Mount Base Vineyards is about far more than vines and hemp, with Kirsty determined to create a diverse environment on the land. Until she built Base Camp last year – now home to her boots and heels – she lived in a 1976 Bedford bus by the river, with an outdoor shower sprouting from a tree just beyond. An orchard went in nearby, as did an olive grove, beehives, and hundreds of natives along the stone walls that mark the Waihopai River boundary.
“What we are trying to do is get the tui,” she says. “The wax-eyes, which love to eat the grapes, we want to go and the tui are territorial, so when they move in the wax-eye move-out.”
She loves the pheasants that have made their home there too, along with 80 or so quails that scamper along by the river. “I wanted it to be about more than a monoculture of vines.”
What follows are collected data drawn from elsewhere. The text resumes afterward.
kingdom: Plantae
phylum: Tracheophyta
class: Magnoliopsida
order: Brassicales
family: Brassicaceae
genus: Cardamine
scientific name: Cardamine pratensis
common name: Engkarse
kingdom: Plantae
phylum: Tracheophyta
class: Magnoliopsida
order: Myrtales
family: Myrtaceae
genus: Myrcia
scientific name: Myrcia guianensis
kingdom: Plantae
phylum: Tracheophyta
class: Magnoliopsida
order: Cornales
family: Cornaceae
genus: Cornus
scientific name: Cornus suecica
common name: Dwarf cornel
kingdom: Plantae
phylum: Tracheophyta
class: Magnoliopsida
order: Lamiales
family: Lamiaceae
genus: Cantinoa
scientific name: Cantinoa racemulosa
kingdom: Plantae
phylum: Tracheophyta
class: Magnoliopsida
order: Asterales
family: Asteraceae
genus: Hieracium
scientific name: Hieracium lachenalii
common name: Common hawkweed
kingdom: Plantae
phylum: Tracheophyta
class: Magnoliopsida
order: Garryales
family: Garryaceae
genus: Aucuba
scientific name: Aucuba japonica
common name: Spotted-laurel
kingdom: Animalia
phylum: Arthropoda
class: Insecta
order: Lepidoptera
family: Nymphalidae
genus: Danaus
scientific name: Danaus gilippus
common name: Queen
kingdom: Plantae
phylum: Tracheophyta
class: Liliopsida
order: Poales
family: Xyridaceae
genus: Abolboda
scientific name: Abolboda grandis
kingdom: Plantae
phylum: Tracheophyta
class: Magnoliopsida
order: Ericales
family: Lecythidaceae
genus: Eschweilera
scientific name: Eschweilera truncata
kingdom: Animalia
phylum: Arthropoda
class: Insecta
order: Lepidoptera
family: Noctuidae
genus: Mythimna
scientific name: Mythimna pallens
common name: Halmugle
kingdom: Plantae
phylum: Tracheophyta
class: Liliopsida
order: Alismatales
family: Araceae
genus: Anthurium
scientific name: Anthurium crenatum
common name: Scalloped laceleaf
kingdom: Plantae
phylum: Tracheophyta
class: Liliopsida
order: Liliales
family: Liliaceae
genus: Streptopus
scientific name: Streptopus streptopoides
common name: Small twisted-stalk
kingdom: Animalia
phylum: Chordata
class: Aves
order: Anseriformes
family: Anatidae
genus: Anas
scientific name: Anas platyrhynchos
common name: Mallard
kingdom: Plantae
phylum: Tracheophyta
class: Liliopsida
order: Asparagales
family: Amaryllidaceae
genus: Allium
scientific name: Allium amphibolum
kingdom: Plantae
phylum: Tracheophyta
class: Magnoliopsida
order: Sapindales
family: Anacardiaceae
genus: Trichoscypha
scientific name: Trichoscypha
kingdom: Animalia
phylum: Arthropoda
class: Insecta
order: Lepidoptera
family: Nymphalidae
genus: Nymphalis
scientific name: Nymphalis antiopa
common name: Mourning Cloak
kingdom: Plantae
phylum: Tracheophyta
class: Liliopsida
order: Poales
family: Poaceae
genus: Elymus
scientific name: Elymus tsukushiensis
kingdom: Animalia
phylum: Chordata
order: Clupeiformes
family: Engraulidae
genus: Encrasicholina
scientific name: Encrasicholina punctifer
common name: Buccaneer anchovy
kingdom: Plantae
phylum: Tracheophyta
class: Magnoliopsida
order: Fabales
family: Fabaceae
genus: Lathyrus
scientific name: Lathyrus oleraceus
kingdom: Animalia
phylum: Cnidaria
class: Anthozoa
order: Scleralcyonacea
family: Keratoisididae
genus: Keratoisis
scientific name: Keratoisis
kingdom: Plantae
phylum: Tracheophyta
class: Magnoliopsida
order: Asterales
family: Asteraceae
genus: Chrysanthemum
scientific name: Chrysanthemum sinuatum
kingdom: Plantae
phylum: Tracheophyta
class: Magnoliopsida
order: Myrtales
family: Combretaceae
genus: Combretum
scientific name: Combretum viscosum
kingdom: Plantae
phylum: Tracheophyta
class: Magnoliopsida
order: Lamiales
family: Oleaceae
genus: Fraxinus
Nine years into her double life, Kirsty is as comfortable with her hemp as she is her vines, and in her gumboots, as she is stilettos. On the day we talk, she is helping drench lambs in the neighbour’s yards, before releasing them to graze the vineyards. Staff get a sheep each when the flock leaves at budburst, and the rest are sold, with the staff having a hand in deciding what the profits will be spent around the property.
But it’s been an arduous journey, “and I think had I known what I was in for, I probably would have said no”, she admits. “One of my friends said to me at the beginning ‘you have taken on a dog but set yourself a 10-year plan and just take it one year at a time’. That was the best advice,” she says. “It would have been too overwhelming otherwise, and I hit my target in eight years.”
Article originally published in Winepress Issue 292 and republished with their permission.
Did you know?
While hemp and marijuana are both varieties of Cannabis sativa, they each pack a wildly different punch. Marijuana can contain up to 30% THC, the intoxicating substance that gives users a high, while hemp will keep you grounded, with less than 0.3% (per dry weight) THC. Some strains of hemp, on the other hand, contain much more CBD, a non-intoxicating compound with medical applications. Hemp has been grown in the United States for centuries and over that time has been bred to the purpose. It can be used to make rope, clothes, and other textiles, and is also being used in construction material and medicines. The seeds are edible, and that is what Kirsty is licensed to grow for, with a strain that is lower both CBD and THC but bred for fibre and seeds.